Bookmark and Share Congresswoman Michele Bachmann, the leader of the House TEA Party Caucus and darling of the TEA movement has told CNN that she will make a decision regarding a run for President early this summer.

Figuring in to Bachmanns decision will be her contention that the Republican presidential nominee will be decided by voters in four early-primary states. That thinking is a little ambiguous because it fails to specifically address the early caucuses of Iowa and Nevada, tow of the first of four nominating contests. Iowa, the very first contest in the nation, is fertile ground for Bachmann. She is a native of the state and has regional appeal with conservatives and loyal followers in the evangelical base that strongly influences its caucus contest.

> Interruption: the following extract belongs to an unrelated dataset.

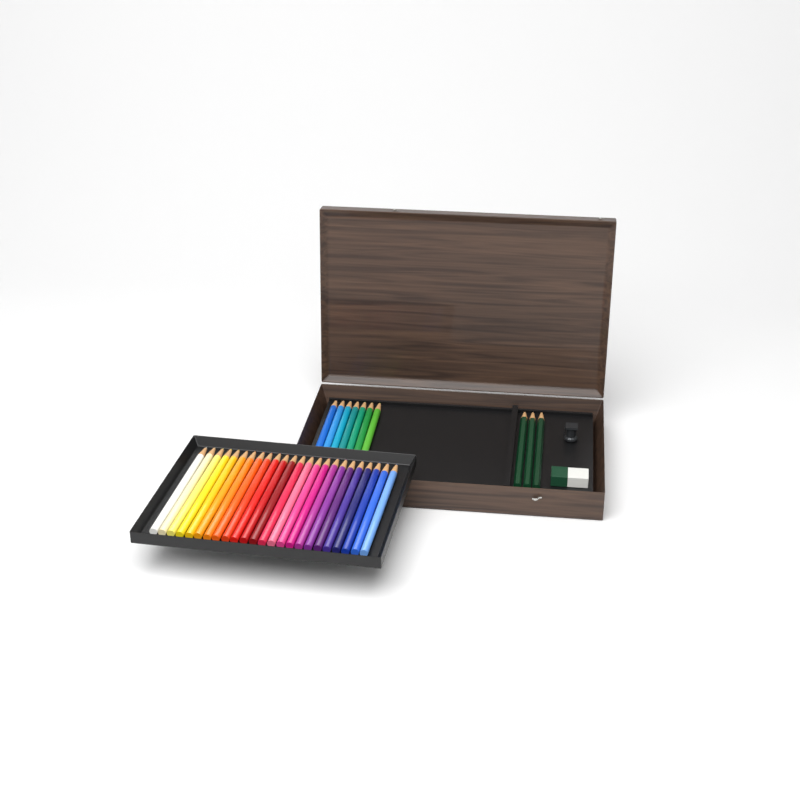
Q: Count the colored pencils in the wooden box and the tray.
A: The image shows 31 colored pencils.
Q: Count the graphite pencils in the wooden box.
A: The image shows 3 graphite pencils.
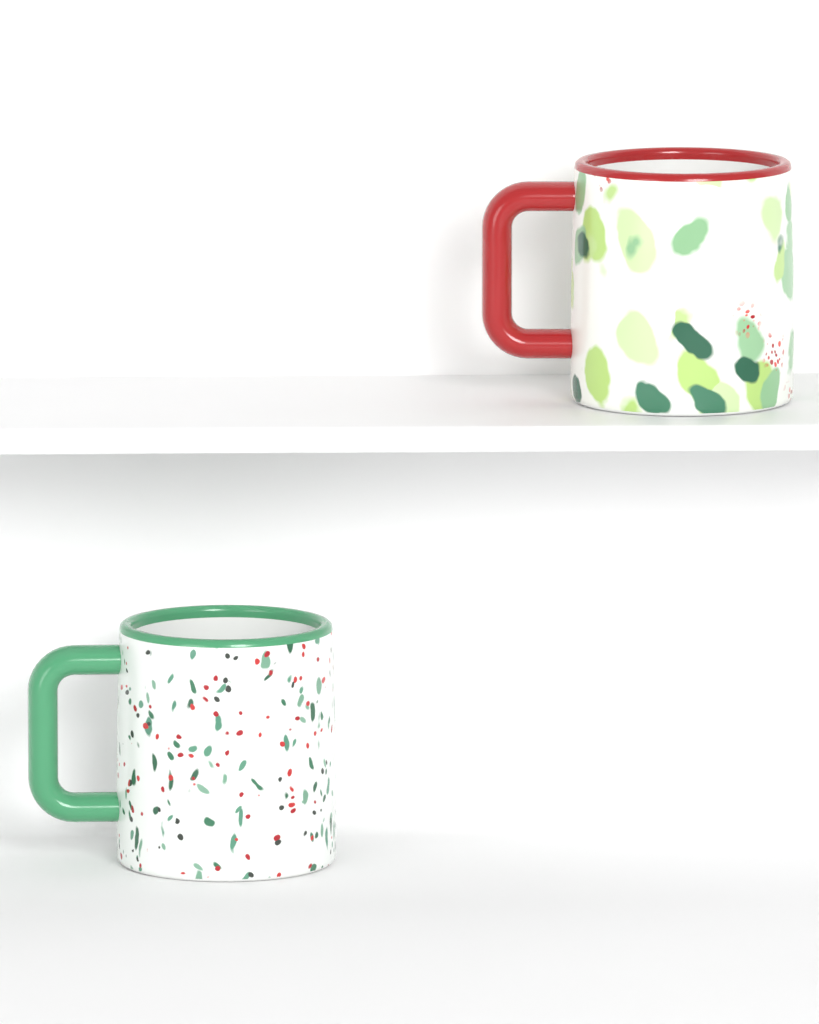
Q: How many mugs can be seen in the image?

Since raising the prospects of running for President, the Congresswoman has swung by Iowa for a speaking engagement before that base. But she has also ventured into South Carolina, the second primary to be held in the nation, and plans on a few engagements in New Hampshire where the first in the nation primary contest is held. So Bachmann is surely testing some of those early four primaries.

Bachmann tells CNN;

“We need a nominee who really understands the times that we live in, who knows what to do in response to that, and has the political courage to do what has to be done,”

She adds;

“Very tough decisions will be made, and I think our nominee needs to be willing to be a one term president if that’s necessary to get the job done.”

So is Michele willing to run for President on a “one term and do what needs to be done campaign platform? If anyone has the chutzpa to do so, its here. And the thought of having a President who is not concerned about reelection, is a thought that will certainly excite her TEA Party supporters. It may also appeal to Independent voters. The question is, will it be enough to convince Republican primary and caucus goers that she is can be an electable nominee for President.